I’ve been talking and thinking about starting to write a blog based on my dissertation work for a while. Thanks to the inspiration of lots of colleagues, including Kristin Mcilhagga at Children’s Literature Crossroads, Sterg Botzakis at Graphic Novel Resources and the Nerdy Book Club, I am ready to start.
When trying to decide on a book to start with I took the advice of very smart people and chose a book that I love. A book that I admire. And a book that I, as a reader, have returned to over and over.
Simply put, I love Thien Pham’s SUMO (First Second
December 2012).
The book tells the story of Scott, a college football player with no prospects of going pro, who has been recruited to train as a Sumo wrestler in Japan. He meets a Asami (the coaches daughter), cooks some soup, wrestles, and worries about his future.
Pham uses short, asynchronous chapters that provide an intimate and unsettling sense of Scott at a crossroads between choices he made in the past and decisions he faces now.

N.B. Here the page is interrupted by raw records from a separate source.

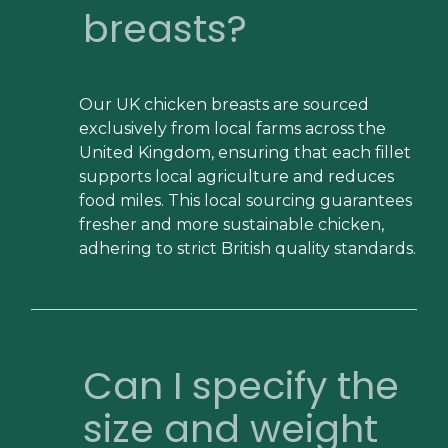
breasts?
Our UK chicken breasts are sourced
exclusively from local farms across the
United Kingdom, ensuring that each fillet
supports local agriculture and reduces
food miles. This local sourcing guarantees
fresher and more sustainable chicken,
adhering to strict British quality standards.
Can I specify the
size and weight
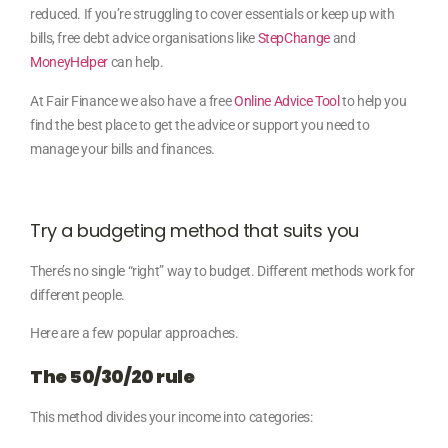
reduced. If you’re struggling to cover essentials or keep up with
bills, free debt advice organisations like
StepChange
and
MoneyHelper
can help.
At Fair Finance we
also have a free
Online Advice Tool
to help you
find the best place to get the advice or support you need to
manage your bills and finances.
Try a budgeting method that suits you
There’s no single “right” way to budget. Different methods work for
different people.
Here are a few popular approaches.
The 50/30/20 rule
This method divides your income into categories:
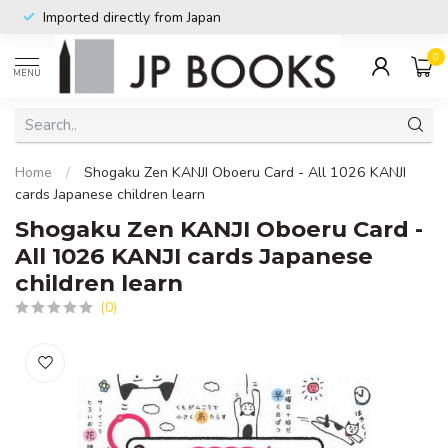
Imported directly from Japan
0
MENU
Home
/
Shogaku Zen KANJI Oboeru Card - All 1026 KANJI
cards Japanese children learn
Shogaku Zen KANJI Oboeru Card -
All 1026 KANJI cards Japanese
children learn
(0)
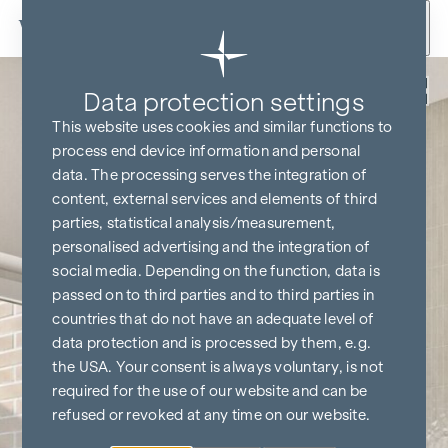
Skip to content
Back
Data protection settings
This website uses cookies and similar functions to
process end device information and personal
data. The processing serves the integration of
content, external services and elements of third
parties, statistical analysis/measurement,
personalised advertising and the integration of
social media. Depending on the function, data is
passed on to third parties and to third parties in
countries that do not have an adequate level of
data protection and is processed by them, e.g.
the USA. Your consent is always voluntary, is not
required for the use of our website and can be
refused or revoked at any time on our website.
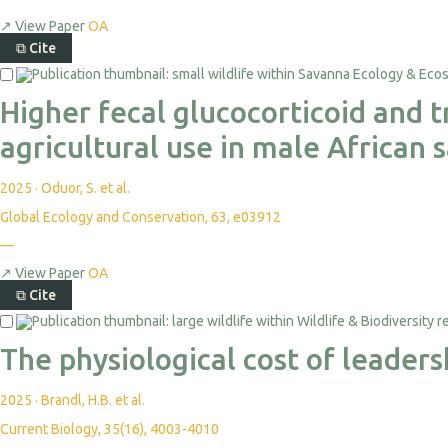
↗
View Paper
OA
⧉
Cite
Higher fecal glucocorticoid and 
agricultural use in male African
2025
·
Oduor, S. et al.
Global Ecology and Conservation, 63, e03912
—
↗
View Paper
OA
⧉
Cite
The physiological cost of leader
2025
·
Brandl, H.B. et al.
Current Biology, 35(16), 4003-4010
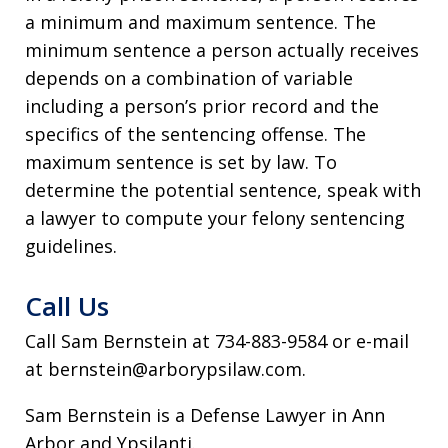
a minimum and maximum sentence. The
minimum sentence a person actually receives
depends on a combination of variable
including a person’s prior record and the
specifics of the sentencing offense. The
maximum sentence is set by law. To
determine the potential sentence, speak with
a lawyer to compute your felony sentencing
guidelines.
Call Us
Call Sam Bernstein at 734-883-9584 or e-mail
at bernstein@arborypsilaw.com.
Sam Bernstein is a Defense Lawyer in Ann
Arbor and Ypsilanti.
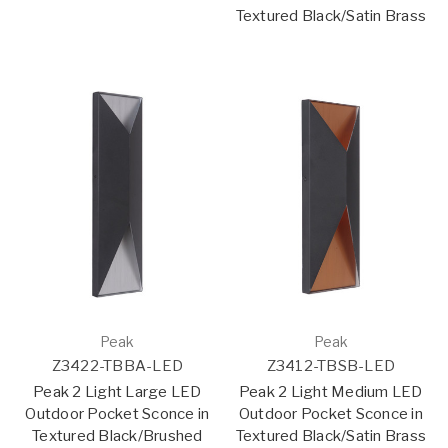
Textured Black/Satin Brass
Peak
Peak
Z3422-TBBA-LED
Z3412-TBSB-LED
Peak 2 Light Large LED
Peak 2 Light Medium LED
Outdoor Pocket Sconce in
Outdoor Pocket Sconce in
Textured Black/Brushed
Textured Black/Satin Brass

At first the disjointed sequence that Phan employs to tell Scott’s story confused me until I realized this approach illustrates the complex connections across time. The colors saturate the slick, slightly pigmented pages and drew me into the slow pace of story. Throughout the book the notion of simplicity is reinforced with both the text and the images.
Pham uses three colors; dark orange for his time in the dojo, periwinkle for the past in America, and green for his time outside the dojo in Japan. These vignettes, although not sequential, provided an intimate look at Scott moving through his life, from the end of his college football career to the beginning of his Sumo training, and into the unknown.
Pham’s line drawings are expressive and detailed enough to give emotional depth to characters, even when the dialogue does not. Pham uses Scott’s physical presence beautifully in this book. While Scott’s huge physique, including his square head, is the norm in the training dojo, it is clearly out of place in the bar with his friends. But, when he is relaxed and walking with Asami he is somehow less imposing.
The written text, especially the dialogue while his is in Japan, is sparse. Again, the use of few words can be mistaken for telling a simple story but when the written text is integrated with images a depth of story becomes apparent.
The words and pictures in Pham’s book provide scintillating pieces of a story when considered separately, but when integrated, the book as a whole leaves me thinking, worrying, and somehow, hopeful.
Hi Laura! I really like what you have up so far. Welcome to the comics blogosphere 🙂
Thanks! I’m putting it out there and hope there is some uptake.